Piąty rok hossy na giełdzie?
Wzrost indeksów giełdowych o 20 proc. i co najmniej jedna, ale gwałtowna korekta – to przewidują specjaliści z funduszu emerytalnego ING Nationale-Nederlanden
Zachowanie średniaków (indeksu MIDWIG) względem WIGING NN to jeden z największych funduszy emerytalnych w Polsce. Ma 2,4 mln klientów i aż 27 mld zł aktywów ulokowane w akcjach i obligacjach skarbowych. Na rynku finansowym inwestorzy i analitycy uważnie śledzą decyzje inwestycyjne tak ważnego gracza. W czwartek szefowie ING NN ujawnili tegoroczne prognozy co do koniunktury giełdowej.
– Polskie akcje powinny podrożeć o jedną piątą. O tyle też wzrosną zyski spółek. Inwestorów może jednak zaskoczyć w ciągu roku korekta w skali nawet 15-20 proc. podobna do tej z połowy ub.r. Wywołają ją czynniki zewnętrzne, czyli np. gwałtowny odwrót inwestorów od tzw. rynków wschodzących – powiedział Piotr Kaczmarek, zarządzający w PTE ING.
Specjaliści ING przewidują, że o wiele lepsze dotychczas zachowanie średnich spółek względem dużych powinno zanikać. – Najbardziej poszukiwane na giełdzie będą firmy budowlane, handlowo-usługowe i wciąż banki. To są motory trwającego wzrostu gospodarczego – mówi Kaczmarek. – Niewykluczone, że inwestorzy przeceniają skalę i długość spowolnienia w USA, a wtedy do łask wrócą spółki surowcowe – dodał.
Obecnie popyt napędzają głównie krajowe fundusze inwestycyjne. W 2006 r. kupiły one akcje za 20 mld zł. Fundusze emerytalne mają dużo mniejszy apetyt. Jeśli inwestują, to w akcje spółek wchodzących na parkiet. Rosnące indeksy powodują bowiem, że portfele akcyjne OFE stają się same z siebie coraz większe. OFE uaktywnią się na parkiecie dopiero przy długotrwałych spadkach.

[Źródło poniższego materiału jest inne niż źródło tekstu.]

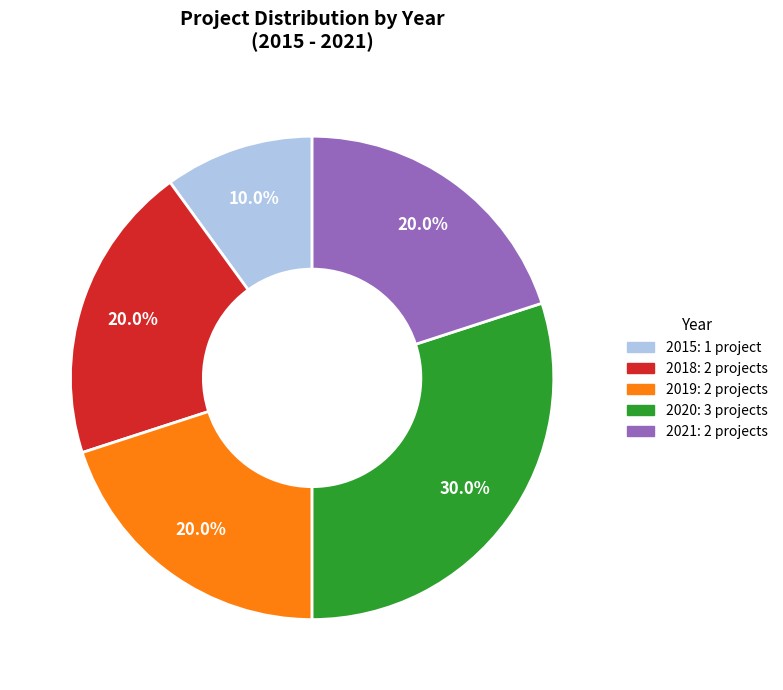

Is there any slice that represents more than half of the pie?

No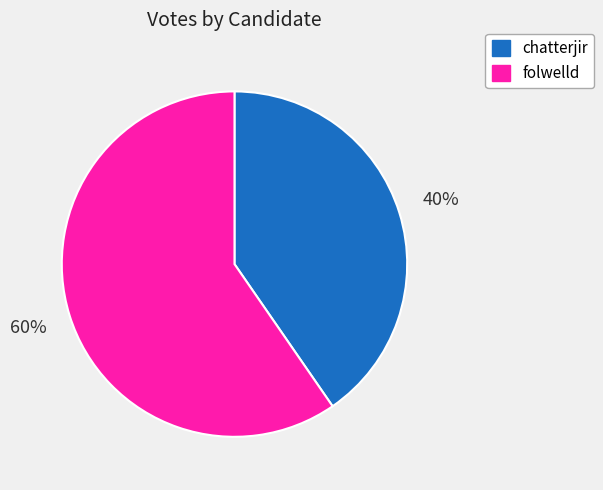

Combined, do folwelld and chatterjir account for over 50%?

Yes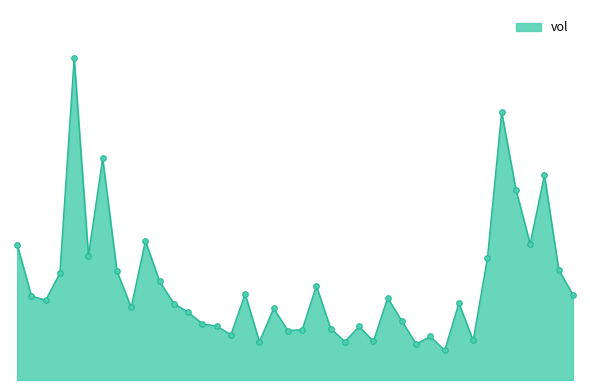

Does the chart have visible grid lines?

No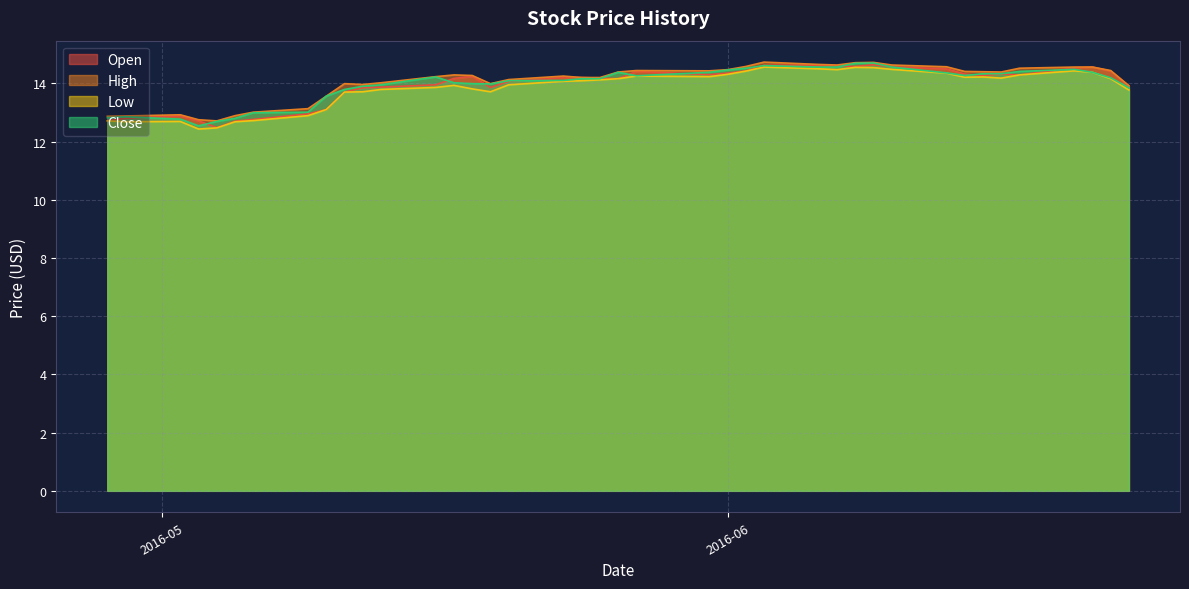

How many lines are shown in the chart?

4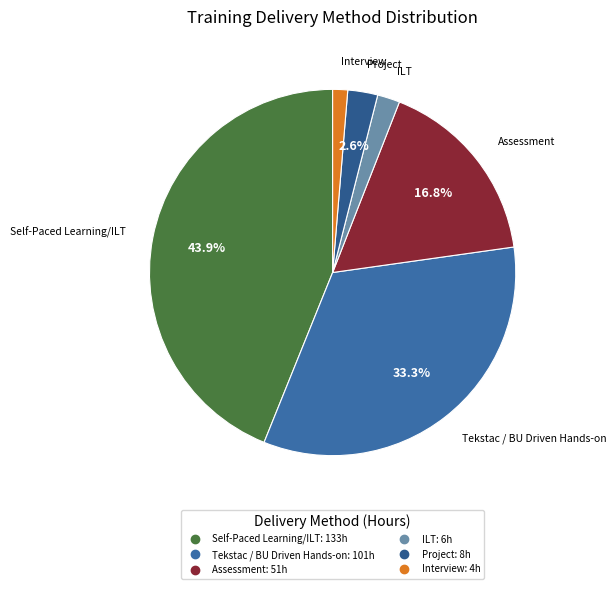

True or false: Self-Paced Learning/ILT accounts for 37% of the total.

False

Szefowie ING NN pochwalili się też rekordowym przyrostem klientów w ubiegłym roku. Pod tym względem zdeklasowali swoich rywali. ING przybyło aż 191 tys. członków (uwzględniając tych, którzy zrezygnowali). To aż 34 proc. wszystkich osób, które po raz pierwszy wybrały fundusz emerytalny. Drugi w kolejności Winterthur, który ostatnio zmienił nazwę na AXA, pozyskał w ub.r. „tylko” 71 tys. członków. ING NN, ze względu na swoje gabaryty, jest wyłączony z copółrocznego losowania. ZUS przydziela w nim fundusz osobom, które zaczęły karierę zawodową, ale same nie wybrały OFE.
– Ten spektakularny sukces zawdzięczamy wysokimi stopami zwrotu i jakością obsługi – mówi Józef Proń, prezes Towarzystwa Emerytalnego. W ubiegłym roku klienci funduszu emerytalnego ING NN zarobili 16,6 proc. W ostatnich siedmiu latach tylko raz zarobili mniej niż średnia w branży (w 2004 roku).